I joined the BRAIN Centre this July as an MR physicist, but all of my experience in imaging was in the realm of cancer research. I had a lot to learn about the brain and how to image it. I still have a lot to learn, but I was lucky to get an introduction to preclinical neuroimaging from some of the world leaders in the field at the Mouse Imaging Centre (MICe) in Toronto.
MICe organized a week-long Mouse Imaging Summer School (dubbed MISS Canada by MICe PhD student Yohan Yee), which was funded by Brain Canada and the Azrieli Foundation. This funding generously covered accommodation and breakfast+lunch for the week, as well as roundtrip flights from London for me and new Neuroscience PhD student Paula Sureda-Gibert. It also included an evening cruise around the harbour, and despite a somewhat ominous start, the weather cooperated for the most part.
The MISS Canada crew on a boat
Not bad, Toronto. Not bad.
Even without the all-expenses-paid course and sunset cruise, visiting the lab and seeing their one-of-a-kind setup is well worth the trip to Toronto. One of MICe’s claims to fame is their high-throughput multi-mouse MRI. They have two 7T scanners. On the older Agilent system, they can scan up to seven mice simultaneously in vivo and 16 mouse brains at a time ex vivo. Check out their custom-made “basket of brains” array of coils in the picture below. Pretty cool.
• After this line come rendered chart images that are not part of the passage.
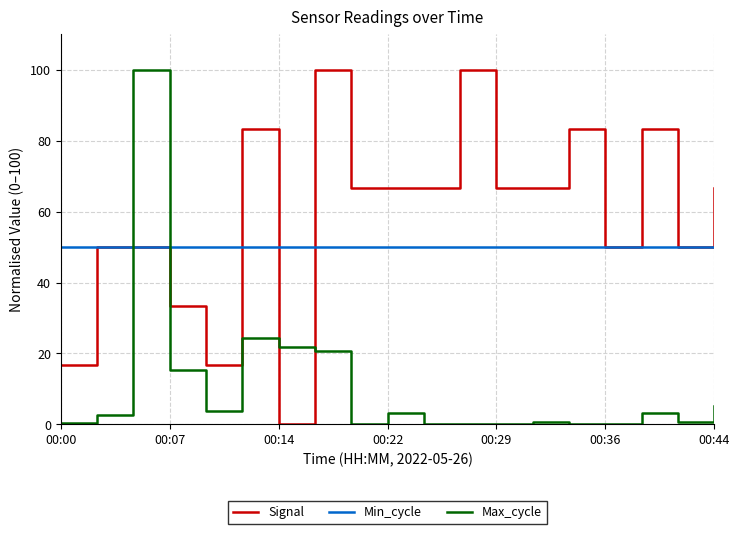

Which series has the largest total across all categories?

Signal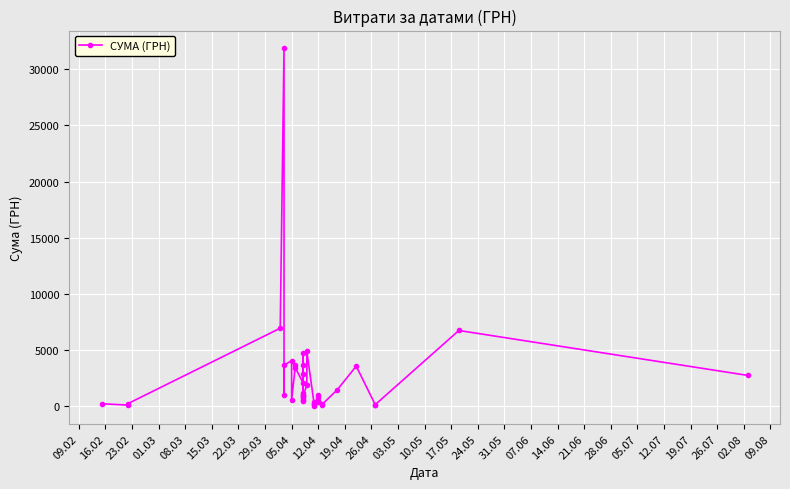

What is the difference between the values at 10.05 and 05.04?

447.3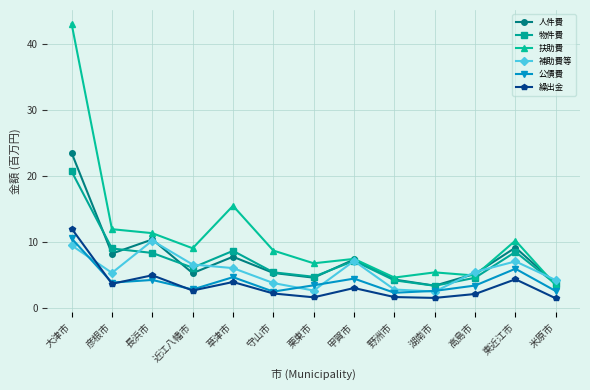

In 公債費, how many points are lower than both neighbors (excluding endpoints)?

4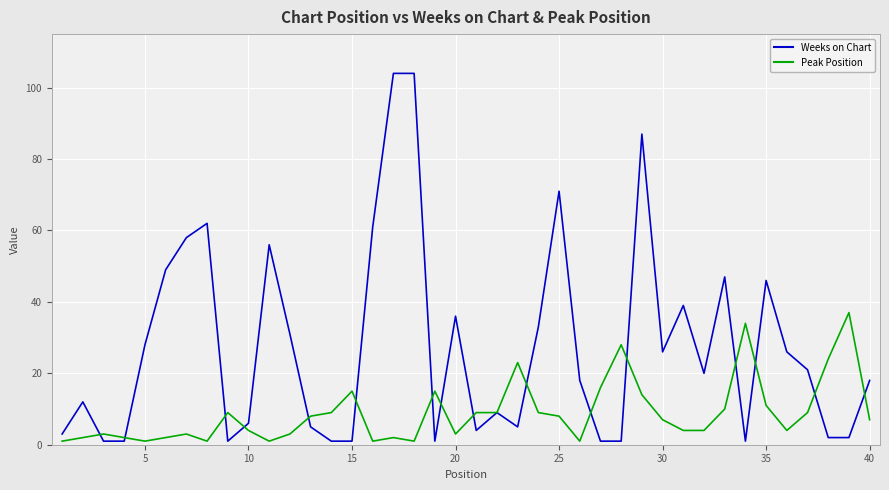

Which series has the largest range (max minus min)?

Weeks on Chart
No, high throughput MRI is not an oxymoron.
The setup on their new Bruker system may be even more impressive, at least in terms of the financial investment. They have installed four CryoProbes (I think one costs around £200k!) in that one scanner for simultaneous multi-mouse in vivo imaging. Really cool, really expensive.
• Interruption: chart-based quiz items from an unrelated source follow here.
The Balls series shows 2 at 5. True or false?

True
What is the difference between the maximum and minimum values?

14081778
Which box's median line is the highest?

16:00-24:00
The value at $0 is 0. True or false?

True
What’s a CryoProbe, you ask? It is a liquid helium-cooled RF surface array coil that can boost SNR by up to a factor of 7 compared to normal room-temperature coils. This allows them to acquire in vivo images at 60-micron isotropic resolution in under 2 hours. Wow. And remember, they have four of these that they run in parallel in one scanner.
There are trade-offs, of course. You can’t get the same level of per-animal optimisation in terms of things like shimming and controlling physiology, which are essential for the functional scanning we do at BRAIN. There’s also less flexibility – those CryoProbes are more or less always in the scanner; taking them out and putting them in is a hassle and (I believe) discouraged by Bruker – so you wouldn’t be able to scan mouse heads one day, mouse livers the next day, and rat heads the day after that (a somewhat regular occurrence at BRAIN). But if you just want to acquire a lot of high-resolution mouse brain structural scans, the MICe setup is king.
Low-res picture of four high-res mouse brain MR images acquired in parallel with four CryoProbes
Aside from a tour of the MICe lab and all of their fancy toys, the course covered a range of topics from basics of MRI to image registration to multimodal image analysis. Coming from cancer imaging, I didn’t really know much about neuroimaging. I had only heard of NIfTI, and I thought MINC was what old rich men bought their trophy wives. Yes, our peers in Canada don’t care much for NIfTI, and MINC is their data format of choice. They developed a library called RMINC for doing statistical analysis on MINC volumes in the R environment.
During the course, there were several hands-on tutorials where we got to use RMINC to analyse real data. That was what I liked best about the course – it was very practical, and as a neuroimaging novice, I got a lot out of it.
I am very grateful to the funders and everyone at MICe for putting together a great course. I think they’re doing it again next year, so if you have the opportunity to go, I highly recommend it.